* [PROVIDED PASSAGE]:
● ● ● ●

/smart

Scaling Up Memory Disaggregated Applications with SMART

Primary LanguageC++MIT LicenseMIT

SMART

SMART is a framework to deal with the complexity of building scalable applications for memory disaggregation, which integrated with the following techniques to resolve RDMA-related performance issues:

  • Thread-aware resource allocation,
  • Adaptive work request throttling, and
  • Conflict avoidance technique.

To ease the programming, SMART provides a set of coroutine-based asynchronous APIs that are almost identical to the original RDMA verbs. We also design adaptive methods for adjusting configuration parameters that are important to the performance.

For more technical details, please refer to our paper:

Feng Ren, Mingxing Zhang, Kang Chen, Huaxia Xia, Zuoning Chen, Yongwei Wu. Scaling Up Memory Disaggregated Applications with SMART. In 29th ACM International Conference on Architectural Support for Programming Languages and Operating Systems (ASPLOS '24).

Artifact Contents

  • SMART’s library (including techniques mentioned in this paper, include/ and smart/);
  • Synthesis workloads (test/)
  • Applications: SMART-HT (derived from RACE, hashtable/), SMART-BT (derived from Sherman, btree/) and SMART-DTX (derived from FORD, dtx/).
  • Reproduce scripts (ae/)

System Requirements

  • Mellanox InfiniBand RNIC (ConnectX-6 in our testbed). Mellanox OpenFabrics Enterprise Distribution for Linux (MLNX_OFED) v5.3-1.0.0.1. Other OFED versions are under testing.

  • Optane DC PMEM (optional), configured as DEVDAX mode and mounted to /dev/dax1.0. Optane DC PMEM is used for evaulating distributed persistent transactions (dtx/) in our paper. However, it is okay to perform these tests using DRAM only. We provide an option dev_dax_path in configuration file config/backend.json, that specifies the PMEM DEVDAX device (e.g. /dev/dax1.0) to be used. By default, the value of dev_dax_path is an empty string, which indicates that only DRAM is used. If PMEM exists, Run command sudo chmod 777 /dev/dax1.0 that allows unprevileged users to manipulate PMEM data.

  • Build Toolchain: GCC = 9.4.0 or newer, CMake = 3.16.3 or newer.

  • Other Software: libnuma, clustershell, Python 3 (with matplotlib, numpy, python-tk)

Evaluation setup in this paper

Hardware dependencies

  • CPU: Two-socket Intel Xeon Gold 6240R CPU (96 cores in total)
  • Memory: 384GB DDR4 DRAM (2666MHz)

● ● ● ●

* [EXTRACTED INFORMATION]:
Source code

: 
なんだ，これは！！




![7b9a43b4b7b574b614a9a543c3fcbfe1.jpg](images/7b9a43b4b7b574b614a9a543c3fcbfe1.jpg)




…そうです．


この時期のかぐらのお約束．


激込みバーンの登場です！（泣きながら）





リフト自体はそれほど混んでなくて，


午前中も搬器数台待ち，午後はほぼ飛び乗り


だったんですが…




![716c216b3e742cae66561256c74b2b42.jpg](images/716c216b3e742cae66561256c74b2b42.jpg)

● ● ● ●

* [TASK LIST]:
[1] Translate this sentence from the SMART overview into Spanish: "To ease the programming, SMART provides a set of coroutine-based asynchronous APIs that are almost identical to the original RDMA verbs."
[2] Please reproduce the SMART overview word for word from "Feng Ren, Mingxing" to "Reproduce scripts (ae/)".
The rows are separate material from the SMART overview.

* [WRITTEN RESPONSES]:
[1] Para facilitar la programación, SMART ofrece un conjunto de API asíncronas basadas en corrutinas que son casi idénticas a los verbos RDMA originales.

[2]
Feng Ren, Mingxing Zhang, Kang Chen, Huaxia Xia, Zuoning Chen, Yongwei Wu. Scaling Up Memory Disaggregated Applications with SMART. In 29th ACM International Conference on Architectural Support for Programming Languages and Operating Systems (ASPLOS '24).

Artifact Contents

  • SMART’s library (including techniques mentioned in this paper, include/ and smart/);
  • Synthesis workloads (test/)
  • Applications: SMART-HT (derived from RACE, hashtable/), SMART-BT (derived from Sherman, btree/) and SMART-DTX (derived from FORD, dtx/).
  • Reproduce scripts (ae/)